→ Brief a
In the logistic regression excerpt, which cost function is used for Logistic Regression?

→ Page excerpt
/---
For training the Logistic Regression we'll need the sigmoid function and its derivative

a) Write two functions, `sigmoid(x)` and `dsig(x)` that returns, respectively $\sigma(x)$ and $\frac{\text{d} \sigma}{\text{d} x}(x)$.

b) Represent graphically both functions on the same figure.

## 4. Function definitions

The predictive model for a feature ${\bf x}$ is given by the function:

$$f({\bf x}) = \sigma \left( w_0 + \sum_{i=1}^D w_i x_i \right) = \sigma \left(\sum_{i=0}^D w_i x^*_i \right)$$

The cost function used in the Logistic Regression is the cross-entropy:

$$E({\bf w}) = - \frac{1}{N}\sum_{j=1}^N t_j \log( f({\bf x_j})) + (1-t_j) \log( 1 - f({\bf x_j}))$$

The gradient of the cross-entropy function is:
$$
\vec{\nabla} E({\bf w}) = \frac{1}{N}\sum_{j=1}^N \left[ f({\bf x_j}) - t_j \right] {\bf x^*_j} \rightarrow
\begin{cases}
\frac{\partial E({\bf w})}{\partial w_0} = \frac{1}{N}\sum_{j=1}^N \left[ f({\bf x_j}) - t_j \right] \\\\
\frac{\partial E({\bf w})}{\partial w_1} = \frac{1}{N}\sum_{j=1}^N \left[ f({\bf x_j}) - t_j \right] x_{j1} \\
\vdots \\
\frac{\partial E({\bf w})}{\partial w_D} = \frac{1}{N}\sum_{j=1}^N \left[ f({\bf x_j}) - t_j \right] x_{jD}
\end{cases}$$

Look at all the functions below and explain for each what they do.


In [None]:
def predict(features, weights):
    '''
    Returns 1D array of probabilities
    that the class label == 1
    '''
    z = np.dot(features, weights)
    return sigmoid(z)


def cost_function(features, labels, weights):
    '''
    Cross-Entropy cost function

    Features:(100,3)
    Labels: (100,1)
    Weights:(3,1)
    Returns 1D matrix of predictions
    Cost = sum ( labels*log(predictions) + (1-labels)*log(1-predictions) ) / len(labels)
    '''
    observations = len(labels)

    predictions = predict(features, weights)

    #Take the error when label=1
    class1_cost = -labels*np.log(predictions)

    #Take the error when label=0
    class2_cost = (1-labels)*np.log(1-predictions)

    #Take the sum of both costs
    cost = class1_cost - class2_cost

    #Take the average cost
    cost = cost.sum()/observations

    return cost


def update_weights(features, labels, weights, lr):
    '''
    Vectorized Gradient Descent

    Features:(100, 3)
    Labels: (100, 1)
    Weights:(3, 1)
    '''
    N = len(features)

    #1 - Get Predictions
    predictions = predict(features, weights)

    #2 Transpose features from (100, 3) to (3, 100)
    # So we can multiply w the (100,1)  cost matrix.
\---
→ Brief b
Format the part of the records that opens with the line containing "kingdom: Plantae" and closes with the line containing "common name: Krat-ærenpris" as a two-column CSV with the header field,value. Write one row per line, put each entry in its own quoted field, and turn any line breaks into spaces.

→ Entries
/---
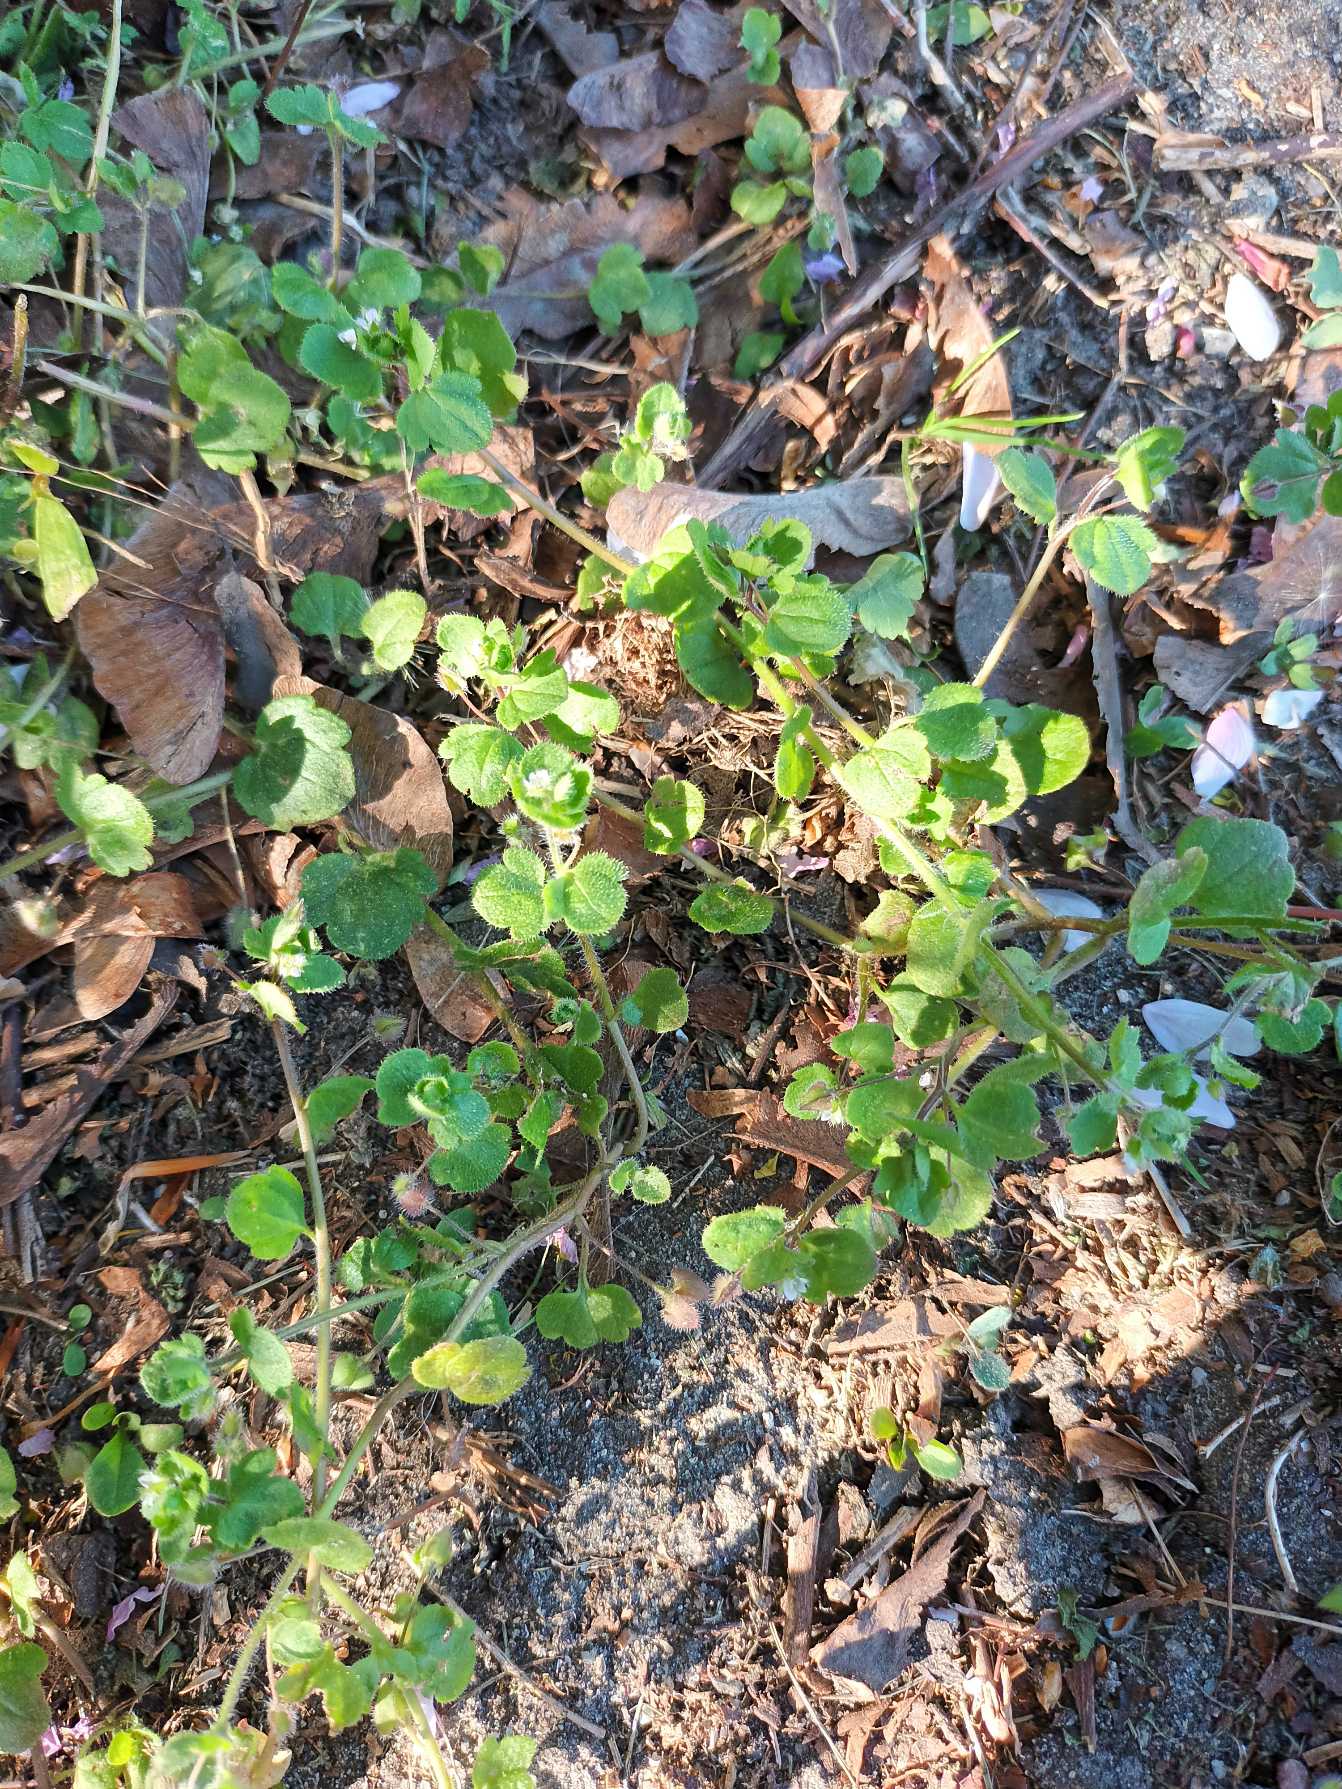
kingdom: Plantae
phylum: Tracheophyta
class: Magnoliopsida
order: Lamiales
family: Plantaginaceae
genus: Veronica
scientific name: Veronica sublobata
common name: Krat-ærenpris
\---
/---
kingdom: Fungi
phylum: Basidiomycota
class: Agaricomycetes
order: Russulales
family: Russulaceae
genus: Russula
\---
→ Exercise response a
The cross-entropy.

→ Exercise response b
field,value
"kingdom:","Plantae"
"phylum:","Tracheophyta"
"class:","Magnoliopsida"
"order:","Lamiales"
"family:","Plantaginaceae"
"genus:","Veronica"
"scientific name:","Veronica sublobata"
"common name:","Krat-ærenpris"